Astronomers have detected six galaxies lying around a supermassive black hole when the Universe was less than a billion years old.
It is the first time such a close grouping has been seen so soon after the Big Bang, they say, and the finding supports the theory that black holes can grow rapidly within large, web-like structures which contain plenty of gas to fuel them.
“These are extreme systems and to date we have had no good explanation for their existence,” says Marco Mignoli from Italy’s National Institute for Astrophysics (INAF), the lead author of a paper in Astronomy & Astrophysics.
The new observations – made with the ESO’s Very Large Telescope (VLT) – revealed that several galaxies surrounding the black hole were all lying in a cosmic “spider’s web” of gas extending to more than 300 times the size of the Milky Way.
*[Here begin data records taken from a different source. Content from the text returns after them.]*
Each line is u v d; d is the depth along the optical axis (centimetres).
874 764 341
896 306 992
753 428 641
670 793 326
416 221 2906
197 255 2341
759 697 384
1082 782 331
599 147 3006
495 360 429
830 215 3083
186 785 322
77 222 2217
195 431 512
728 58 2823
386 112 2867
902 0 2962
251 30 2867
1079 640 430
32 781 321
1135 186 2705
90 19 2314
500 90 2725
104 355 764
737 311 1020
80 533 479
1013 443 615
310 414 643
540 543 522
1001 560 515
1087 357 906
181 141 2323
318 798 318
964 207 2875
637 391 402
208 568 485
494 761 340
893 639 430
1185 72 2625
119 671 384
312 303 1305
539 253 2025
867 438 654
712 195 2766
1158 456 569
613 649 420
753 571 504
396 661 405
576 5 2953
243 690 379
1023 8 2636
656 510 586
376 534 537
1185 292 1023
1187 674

“The galaxies stand and grow where the filaments cross, and streams of gas – available to fuel both the galaxies and the central supermassive black hole – can flow along the filaments,” Mignoli says.
The light from this very large structure, with its black hole of one billion solar masses, has travelled to us from a time when the Universe was only 900 million years old.
The researchers believe the “spider’s web” and the galaxies within it contain enough gas to provide the fuel that the black hole needed to so quickly become a supermassive giant.
“Our finding lends support to the idea that the most distant and massive black holes form and grow within massive dark matter halos in large-scale structures, and that the absence of earlier detections of such structures was likely due to observational limitations,” says co-author Colin Norman, from Johns Hopkins University, US.
The galaxies are some of the faintest that current telescopes can see, and the discovery required observations over several hours with the largest optical telescopes available.
Using the MUSE and FORS2 instruments on the VLT at ESO’s Paranal Observatory in Chile, the team confirmed the link between four of the six galaxies and the black hole.
“We believe we have just seen the tip of the iceberg, and that the few galaxies discovered so far around this supermassive black hole are only the brightest ones,” says INAF co-author Barbara Balmaverde.
They, like other astronomers, are no doubt eagerly awaiting the arrival of ESO’s Extremely Large Telescope (ELT), currently being built Paranal Observatory and scheduled to be operational in 2025.